- **REQUIRED WORK**: Please pick out every line in the items below that contains the word "HOUSE", and copy each one.

•••••

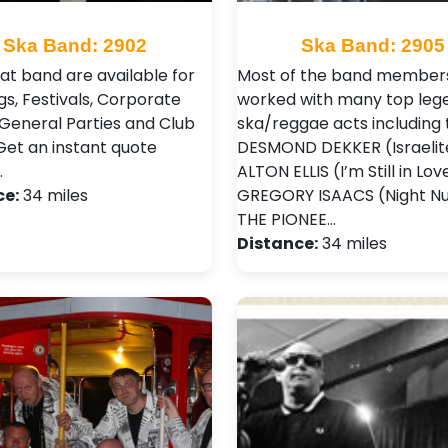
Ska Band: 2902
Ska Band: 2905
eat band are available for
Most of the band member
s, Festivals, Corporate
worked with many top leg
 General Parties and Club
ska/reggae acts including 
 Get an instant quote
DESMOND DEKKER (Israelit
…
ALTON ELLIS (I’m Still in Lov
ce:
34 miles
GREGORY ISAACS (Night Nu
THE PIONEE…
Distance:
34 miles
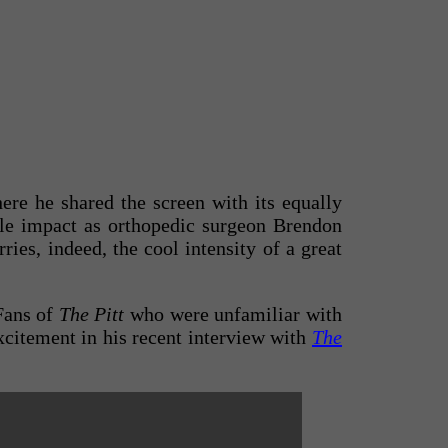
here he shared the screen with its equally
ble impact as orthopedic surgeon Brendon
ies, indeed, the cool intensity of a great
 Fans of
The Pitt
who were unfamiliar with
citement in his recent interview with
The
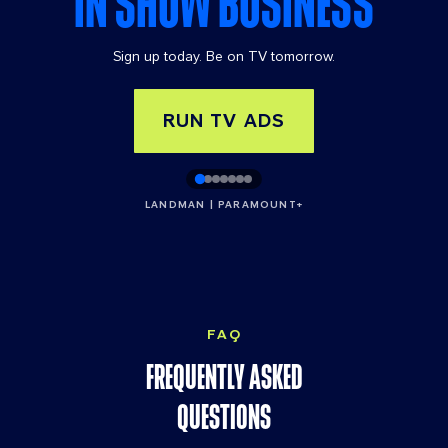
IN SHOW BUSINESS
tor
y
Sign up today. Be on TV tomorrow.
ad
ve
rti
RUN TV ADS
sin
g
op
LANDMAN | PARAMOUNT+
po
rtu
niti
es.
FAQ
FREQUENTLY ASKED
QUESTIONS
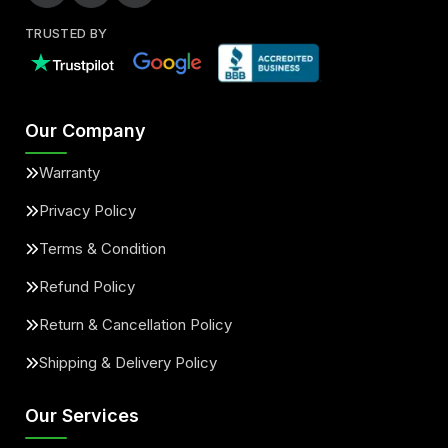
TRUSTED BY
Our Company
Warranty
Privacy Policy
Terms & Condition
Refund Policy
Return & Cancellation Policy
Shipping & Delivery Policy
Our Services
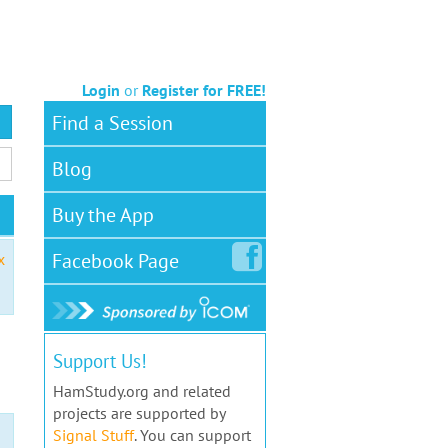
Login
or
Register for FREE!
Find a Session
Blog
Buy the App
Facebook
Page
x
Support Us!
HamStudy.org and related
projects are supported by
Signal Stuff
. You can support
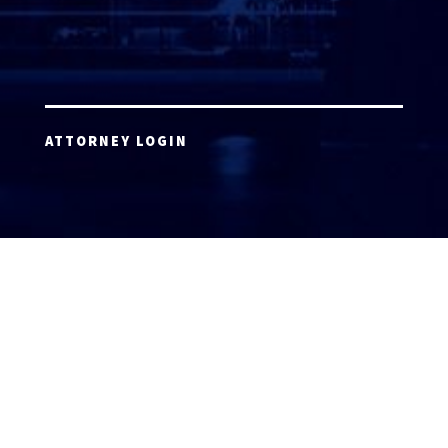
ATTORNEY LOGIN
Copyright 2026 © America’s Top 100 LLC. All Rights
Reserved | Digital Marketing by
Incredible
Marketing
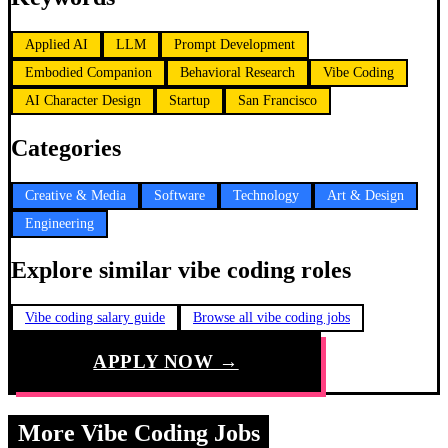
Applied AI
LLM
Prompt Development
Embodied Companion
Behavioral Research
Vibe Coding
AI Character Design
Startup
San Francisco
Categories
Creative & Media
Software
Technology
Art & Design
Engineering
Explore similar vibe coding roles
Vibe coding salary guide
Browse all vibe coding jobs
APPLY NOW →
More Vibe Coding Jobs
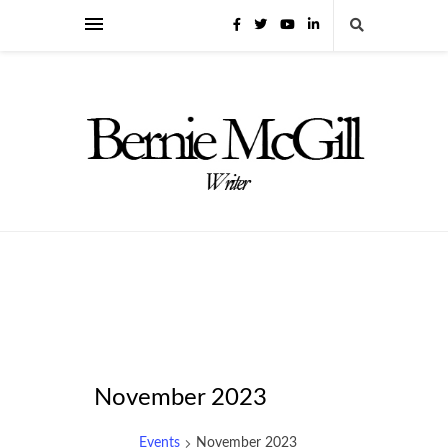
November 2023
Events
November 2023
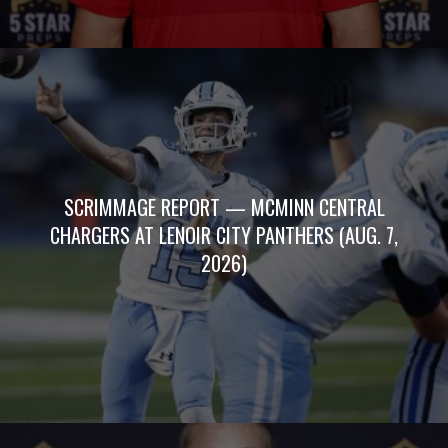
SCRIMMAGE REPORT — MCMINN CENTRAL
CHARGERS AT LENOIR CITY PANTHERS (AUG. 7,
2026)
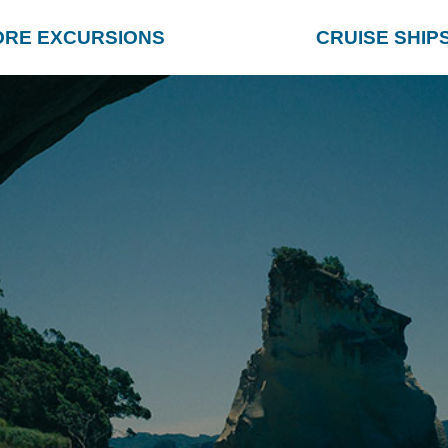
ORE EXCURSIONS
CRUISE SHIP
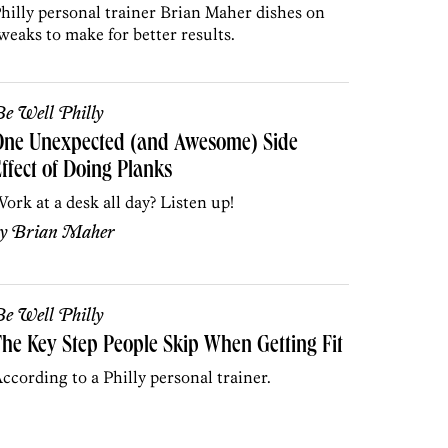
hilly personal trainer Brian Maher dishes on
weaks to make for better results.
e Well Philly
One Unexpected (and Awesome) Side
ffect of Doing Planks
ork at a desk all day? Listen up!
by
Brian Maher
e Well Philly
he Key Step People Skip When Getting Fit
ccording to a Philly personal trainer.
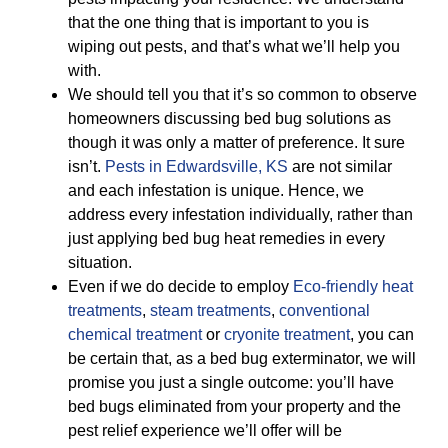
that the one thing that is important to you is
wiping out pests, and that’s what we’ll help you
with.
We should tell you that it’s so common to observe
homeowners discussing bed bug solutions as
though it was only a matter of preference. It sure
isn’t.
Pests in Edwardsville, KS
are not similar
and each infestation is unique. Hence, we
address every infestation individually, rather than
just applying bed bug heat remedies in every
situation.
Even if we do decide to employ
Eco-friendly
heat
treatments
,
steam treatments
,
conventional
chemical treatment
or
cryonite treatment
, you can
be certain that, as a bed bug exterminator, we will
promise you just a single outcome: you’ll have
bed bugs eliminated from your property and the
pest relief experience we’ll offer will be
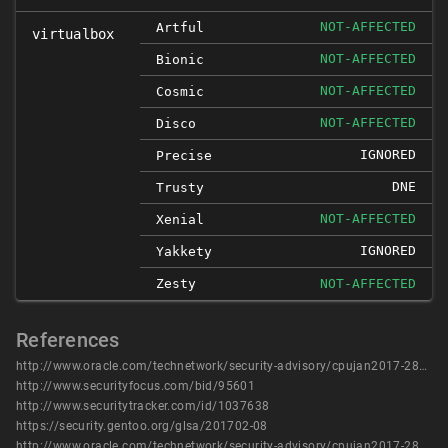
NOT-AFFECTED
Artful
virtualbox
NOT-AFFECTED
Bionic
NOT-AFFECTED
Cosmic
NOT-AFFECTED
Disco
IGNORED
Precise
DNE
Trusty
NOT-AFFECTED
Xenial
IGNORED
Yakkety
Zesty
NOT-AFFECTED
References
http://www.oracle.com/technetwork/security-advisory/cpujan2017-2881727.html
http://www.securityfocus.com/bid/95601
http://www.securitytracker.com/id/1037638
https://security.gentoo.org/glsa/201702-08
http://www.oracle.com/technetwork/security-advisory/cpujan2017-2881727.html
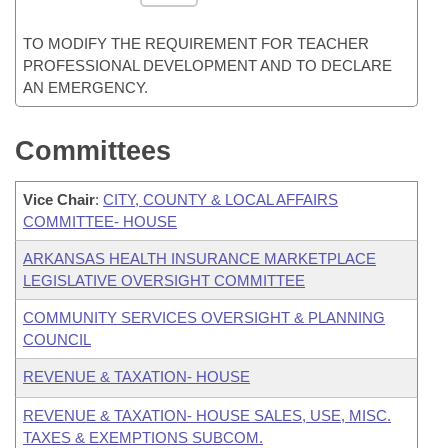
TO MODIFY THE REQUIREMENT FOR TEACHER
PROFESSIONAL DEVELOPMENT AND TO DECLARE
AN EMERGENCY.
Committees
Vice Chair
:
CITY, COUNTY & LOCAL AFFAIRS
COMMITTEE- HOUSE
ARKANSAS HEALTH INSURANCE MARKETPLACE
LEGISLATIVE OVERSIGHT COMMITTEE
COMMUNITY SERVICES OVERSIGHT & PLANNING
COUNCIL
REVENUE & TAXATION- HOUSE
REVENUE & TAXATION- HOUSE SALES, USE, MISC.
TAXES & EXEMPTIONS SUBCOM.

•••••

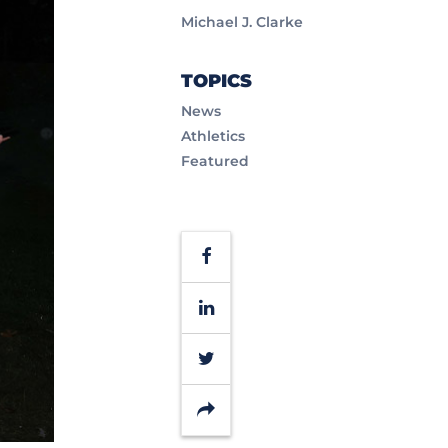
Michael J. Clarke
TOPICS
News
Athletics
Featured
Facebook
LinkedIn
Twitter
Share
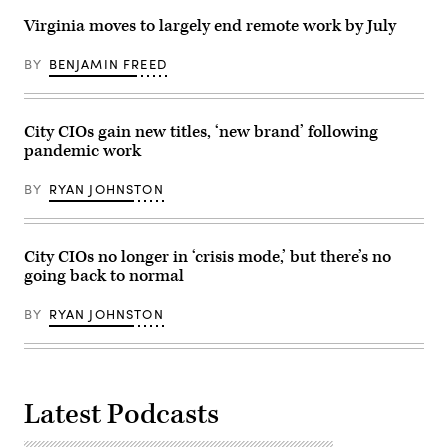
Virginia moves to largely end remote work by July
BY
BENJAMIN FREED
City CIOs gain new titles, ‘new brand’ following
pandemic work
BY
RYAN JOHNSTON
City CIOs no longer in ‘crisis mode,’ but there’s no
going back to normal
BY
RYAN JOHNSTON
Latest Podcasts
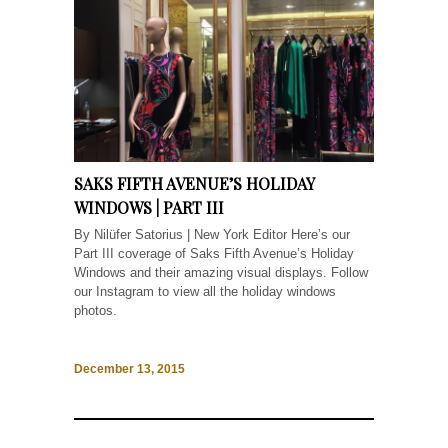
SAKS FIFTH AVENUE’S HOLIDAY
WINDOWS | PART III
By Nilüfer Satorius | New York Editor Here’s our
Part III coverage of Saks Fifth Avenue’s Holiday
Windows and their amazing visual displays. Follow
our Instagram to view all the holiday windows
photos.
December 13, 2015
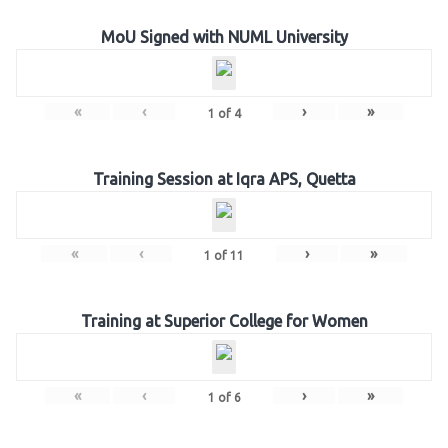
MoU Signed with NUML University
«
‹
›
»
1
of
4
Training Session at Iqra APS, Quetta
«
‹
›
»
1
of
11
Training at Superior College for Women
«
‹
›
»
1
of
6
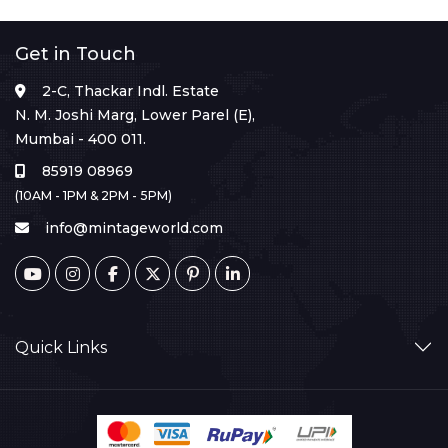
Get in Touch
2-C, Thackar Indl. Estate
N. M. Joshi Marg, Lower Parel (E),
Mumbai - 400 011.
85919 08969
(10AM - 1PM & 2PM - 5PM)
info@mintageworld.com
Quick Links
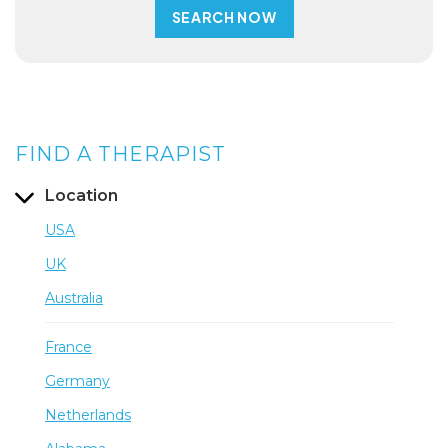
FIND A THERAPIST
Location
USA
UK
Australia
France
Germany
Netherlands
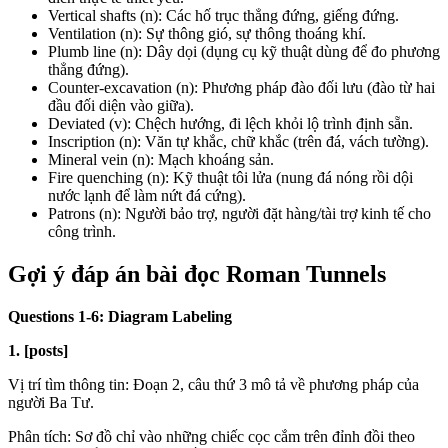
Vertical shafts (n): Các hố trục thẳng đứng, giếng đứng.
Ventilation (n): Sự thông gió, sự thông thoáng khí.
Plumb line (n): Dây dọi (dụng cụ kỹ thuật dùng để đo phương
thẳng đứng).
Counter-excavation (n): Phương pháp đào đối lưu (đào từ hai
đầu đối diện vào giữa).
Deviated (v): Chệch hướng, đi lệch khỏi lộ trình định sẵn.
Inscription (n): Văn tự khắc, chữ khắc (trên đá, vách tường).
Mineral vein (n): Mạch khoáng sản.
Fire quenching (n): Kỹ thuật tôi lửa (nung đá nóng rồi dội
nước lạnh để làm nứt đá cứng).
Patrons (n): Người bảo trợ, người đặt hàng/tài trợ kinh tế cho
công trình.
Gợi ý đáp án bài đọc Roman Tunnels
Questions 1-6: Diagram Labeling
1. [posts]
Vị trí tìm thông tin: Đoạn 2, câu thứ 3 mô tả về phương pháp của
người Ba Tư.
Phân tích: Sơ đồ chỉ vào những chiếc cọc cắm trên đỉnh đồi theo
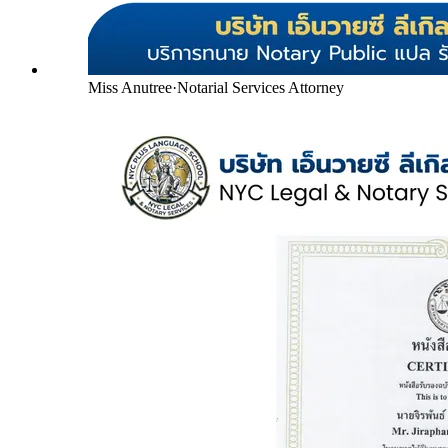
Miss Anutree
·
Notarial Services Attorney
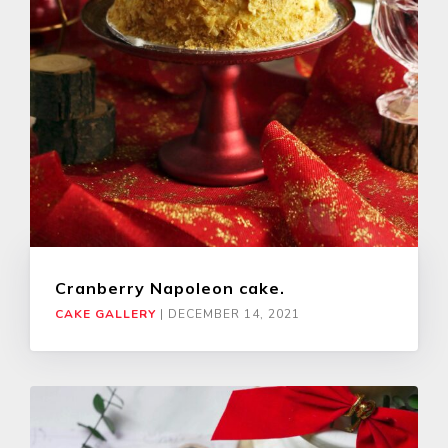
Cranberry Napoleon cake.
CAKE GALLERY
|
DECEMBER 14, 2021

•••••

- **WORKED SOLUTION**:
COMMITTEE- HOUSE
REVENUE & TAXATION- HOUSE
REVENUE & TAXATION- HOUSE SALES, USE, MISC.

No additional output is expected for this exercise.